▶ **TO DO**: The result should be the lines from the one holding "Enquanto negocia com o Flamengo, Luiz" to the final line of the records, retyped exactly.

▶ **EXCERPTED DATA**:

------------------------------------------------

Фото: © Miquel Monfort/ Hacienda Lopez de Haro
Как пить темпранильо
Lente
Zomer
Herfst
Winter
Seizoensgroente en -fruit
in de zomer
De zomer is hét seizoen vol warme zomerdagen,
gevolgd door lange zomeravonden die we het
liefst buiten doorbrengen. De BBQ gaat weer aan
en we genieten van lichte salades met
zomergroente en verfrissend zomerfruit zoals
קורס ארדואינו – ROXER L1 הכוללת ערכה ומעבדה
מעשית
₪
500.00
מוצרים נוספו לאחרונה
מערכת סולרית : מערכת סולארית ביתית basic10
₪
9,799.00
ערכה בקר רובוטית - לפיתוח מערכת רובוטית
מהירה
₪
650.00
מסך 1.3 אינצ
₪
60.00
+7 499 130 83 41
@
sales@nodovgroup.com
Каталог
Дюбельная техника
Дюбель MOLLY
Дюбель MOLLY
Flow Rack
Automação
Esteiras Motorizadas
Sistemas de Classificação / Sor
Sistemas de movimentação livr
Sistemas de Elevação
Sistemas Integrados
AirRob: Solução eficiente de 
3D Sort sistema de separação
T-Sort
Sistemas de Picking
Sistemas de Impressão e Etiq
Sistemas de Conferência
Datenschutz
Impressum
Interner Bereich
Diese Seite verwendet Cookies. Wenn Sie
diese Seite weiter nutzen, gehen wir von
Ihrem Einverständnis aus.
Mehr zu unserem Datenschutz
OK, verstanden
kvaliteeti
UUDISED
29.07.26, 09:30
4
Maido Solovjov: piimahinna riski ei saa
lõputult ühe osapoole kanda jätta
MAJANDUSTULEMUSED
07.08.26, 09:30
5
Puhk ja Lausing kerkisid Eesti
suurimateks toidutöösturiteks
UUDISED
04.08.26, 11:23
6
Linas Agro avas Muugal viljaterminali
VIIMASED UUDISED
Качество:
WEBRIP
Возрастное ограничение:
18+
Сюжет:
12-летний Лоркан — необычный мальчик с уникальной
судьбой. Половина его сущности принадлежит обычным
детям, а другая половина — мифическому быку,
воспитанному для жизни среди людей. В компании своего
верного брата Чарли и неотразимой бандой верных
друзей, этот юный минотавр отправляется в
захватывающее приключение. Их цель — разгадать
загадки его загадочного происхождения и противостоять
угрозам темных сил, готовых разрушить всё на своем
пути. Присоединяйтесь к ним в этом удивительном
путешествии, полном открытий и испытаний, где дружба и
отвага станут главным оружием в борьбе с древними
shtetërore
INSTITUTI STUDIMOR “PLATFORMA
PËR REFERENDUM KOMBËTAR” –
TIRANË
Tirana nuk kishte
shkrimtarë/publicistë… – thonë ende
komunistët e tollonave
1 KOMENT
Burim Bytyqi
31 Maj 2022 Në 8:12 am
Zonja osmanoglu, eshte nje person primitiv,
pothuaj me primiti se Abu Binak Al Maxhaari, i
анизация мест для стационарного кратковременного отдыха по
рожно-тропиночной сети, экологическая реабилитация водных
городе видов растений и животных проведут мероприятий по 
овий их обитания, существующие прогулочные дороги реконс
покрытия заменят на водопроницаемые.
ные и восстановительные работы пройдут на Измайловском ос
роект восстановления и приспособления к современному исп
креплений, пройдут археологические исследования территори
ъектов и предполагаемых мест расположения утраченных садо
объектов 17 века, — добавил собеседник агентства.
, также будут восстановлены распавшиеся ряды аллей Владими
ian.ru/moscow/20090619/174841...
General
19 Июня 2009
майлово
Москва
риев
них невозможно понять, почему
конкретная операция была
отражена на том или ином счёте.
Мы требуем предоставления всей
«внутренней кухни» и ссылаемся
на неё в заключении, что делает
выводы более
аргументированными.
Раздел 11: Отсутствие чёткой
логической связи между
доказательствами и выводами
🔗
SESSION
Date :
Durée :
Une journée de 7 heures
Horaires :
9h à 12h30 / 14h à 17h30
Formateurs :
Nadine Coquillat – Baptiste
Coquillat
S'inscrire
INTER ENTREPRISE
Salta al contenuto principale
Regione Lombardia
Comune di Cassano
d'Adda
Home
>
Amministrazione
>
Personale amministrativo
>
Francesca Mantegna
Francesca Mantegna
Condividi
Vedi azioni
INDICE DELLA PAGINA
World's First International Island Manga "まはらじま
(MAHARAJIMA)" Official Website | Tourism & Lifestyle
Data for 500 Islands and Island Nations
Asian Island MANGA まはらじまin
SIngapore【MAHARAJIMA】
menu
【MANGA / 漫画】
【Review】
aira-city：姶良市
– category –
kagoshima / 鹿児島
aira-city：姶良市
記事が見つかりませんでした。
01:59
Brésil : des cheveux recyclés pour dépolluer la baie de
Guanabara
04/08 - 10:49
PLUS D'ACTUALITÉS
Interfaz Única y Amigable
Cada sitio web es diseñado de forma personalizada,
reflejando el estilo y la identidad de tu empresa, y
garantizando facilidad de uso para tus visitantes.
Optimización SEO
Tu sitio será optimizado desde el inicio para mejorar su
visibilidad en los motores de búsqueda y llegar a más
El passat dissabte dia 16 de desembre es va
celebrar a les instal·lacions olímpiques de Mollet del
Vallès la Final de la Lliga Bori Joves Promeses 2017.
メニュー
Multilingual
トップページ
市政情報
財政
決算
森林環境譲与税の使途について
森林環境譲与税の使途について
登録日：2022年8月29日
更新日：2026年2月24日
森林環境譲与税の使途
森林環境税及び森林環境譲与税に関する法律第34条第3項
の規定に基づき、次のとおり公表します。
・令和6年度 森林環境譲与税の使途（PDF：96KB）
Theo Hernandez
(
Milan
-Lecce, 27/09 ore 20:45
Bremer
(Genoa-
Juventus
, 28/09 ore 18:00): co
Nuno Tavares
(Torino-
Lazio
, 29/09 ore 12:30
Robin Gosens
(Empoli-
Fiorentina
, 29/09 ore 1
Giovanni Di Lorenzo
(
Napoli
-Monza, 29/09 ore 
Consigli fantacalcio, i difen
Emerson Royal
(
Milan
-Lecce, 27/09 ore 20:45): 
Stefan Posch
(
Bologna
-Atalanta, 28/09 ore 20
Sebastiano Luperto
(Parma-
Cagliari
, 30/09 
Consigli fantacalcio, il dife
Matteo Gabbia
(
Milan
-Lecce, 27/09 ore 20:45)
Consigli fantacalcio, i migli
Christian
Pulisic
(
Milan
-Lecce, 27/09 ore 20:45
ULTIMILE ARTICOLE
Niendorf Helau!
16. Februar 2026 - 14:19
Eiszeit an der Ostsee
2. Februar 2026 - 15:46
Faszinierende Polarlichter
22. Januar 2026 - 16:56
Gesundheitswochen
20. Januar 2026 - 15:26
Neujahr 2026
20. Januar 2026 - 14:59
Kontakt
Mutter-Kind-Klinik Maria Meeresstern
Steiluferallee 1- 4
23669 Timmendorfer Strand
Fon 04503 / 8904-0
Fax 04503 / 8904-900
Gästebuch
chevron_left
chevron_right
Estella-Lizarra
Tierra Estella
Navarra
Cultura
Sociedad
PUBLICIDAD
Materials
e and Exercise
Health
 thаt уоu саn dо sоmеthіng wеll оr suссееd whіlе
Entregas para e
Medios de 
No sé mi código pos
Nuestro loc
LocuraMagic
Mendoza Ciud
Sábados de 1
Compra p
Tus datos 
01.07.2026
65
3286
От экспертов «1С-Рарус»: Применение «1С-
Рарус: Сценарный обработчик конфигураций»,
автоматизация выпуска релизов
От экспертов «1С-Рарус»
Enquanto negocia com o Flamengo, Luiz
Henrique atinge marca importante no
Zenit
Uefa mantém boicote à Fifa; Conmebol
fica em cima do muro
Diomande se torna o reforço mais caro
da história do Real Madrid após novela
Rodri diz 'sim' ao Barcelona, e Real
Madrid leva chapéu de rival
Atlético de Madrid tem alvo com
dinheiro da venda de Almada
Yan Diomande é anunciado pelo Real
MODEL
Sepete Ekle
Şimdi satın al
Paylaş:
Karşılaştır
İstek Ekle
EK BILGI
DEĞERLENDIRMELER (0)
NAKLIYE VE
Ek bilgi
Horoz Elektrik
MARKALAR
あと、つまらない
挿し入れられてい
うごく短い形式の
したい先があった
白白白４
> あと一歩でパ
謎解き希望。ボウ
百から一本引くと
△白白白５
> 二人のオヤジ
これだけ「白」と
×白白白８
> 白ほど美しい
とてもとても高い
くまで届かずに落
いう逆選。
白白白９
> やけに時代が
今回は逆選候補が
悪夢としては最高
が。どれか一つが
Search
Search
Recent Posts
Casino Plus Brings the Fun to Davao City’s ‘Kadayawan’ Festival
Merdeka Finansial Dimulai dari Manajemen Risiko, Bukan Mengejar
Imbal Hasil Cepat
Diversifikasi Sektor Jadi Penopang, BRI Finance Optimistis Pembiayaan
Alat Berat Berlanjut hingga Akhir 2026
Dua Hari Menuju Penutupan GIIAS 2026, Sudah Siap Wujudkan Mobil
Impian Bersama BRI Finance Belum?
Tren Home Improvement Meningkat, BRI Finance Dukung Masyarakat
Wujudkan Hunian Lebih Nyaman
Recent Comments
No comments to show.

------------------------------------------------

▶ **EXERCISE RESULT**:
Enquanto negocia com o Flamengo, Luiz
Henrique atinge marca importante no
Zenit
Uefa mantém boicote à Fifa; Conmebol
fica em cima do muro
Diomande se torna o reforço mais caro
da história do Real Madrid após novela
Rodri diz 'sim' ao Barcelona, e Real
Madrid leva chapéu de rival
Atlético de Madrid tem alvo com
dinheiro da venda de Almada
Yan Diomande é anunciado pelo Real
MODEL
Sepete Ekle
Şimdi satın al
Paylaş:
Karşılaştır
İstek Ekle
EK BILGI
DEĞERLENDIRMELER (0)
NAKLIYE VE
Ek bilgi
Horoz Elektrik
MARKALAR
あと、つまらない
挿し入れられてい
うごく短い形式の
したい先があった
白白白４
> あと一歩でパ
謎解き希望。ボウ
百から一本引くと
△白白白５
> 二人のオヤジ
これだけ「白」と
×白白白８
> 白ほど美しい
とてもとても高い
くまで届かずに落
いう逆選。
白白白９
> やけに時代が
今回は逆選候補が
悪夢としては最高
が。どれか一つが
Search
Search
Recent Posts
Casino Plus Brings the Fun to Davao City’s ‘Kadayawan’ Festival
Merdeka Finansial Dimulai dari Manajemen Risiko, Bukan Mengejar
Imbal Hasil Cepat
Diversifikasi Sektor Jadi Penopang, BRI Finance Optimistis Pembiayaan
Alat Berat Berlanjut hingga Akhir 2026
Dua Hari Menuju Penutupan GIIAS 2026, Sudah Siap Wujudkan Mobil
Impian Bersama BRI Finance Belum?
Tren Home Improvement Meningkat, BRI Finance Dukung Masyarakat
Wujudkan Hunian Lebih Nyaman
Recent Comments
No comments to show.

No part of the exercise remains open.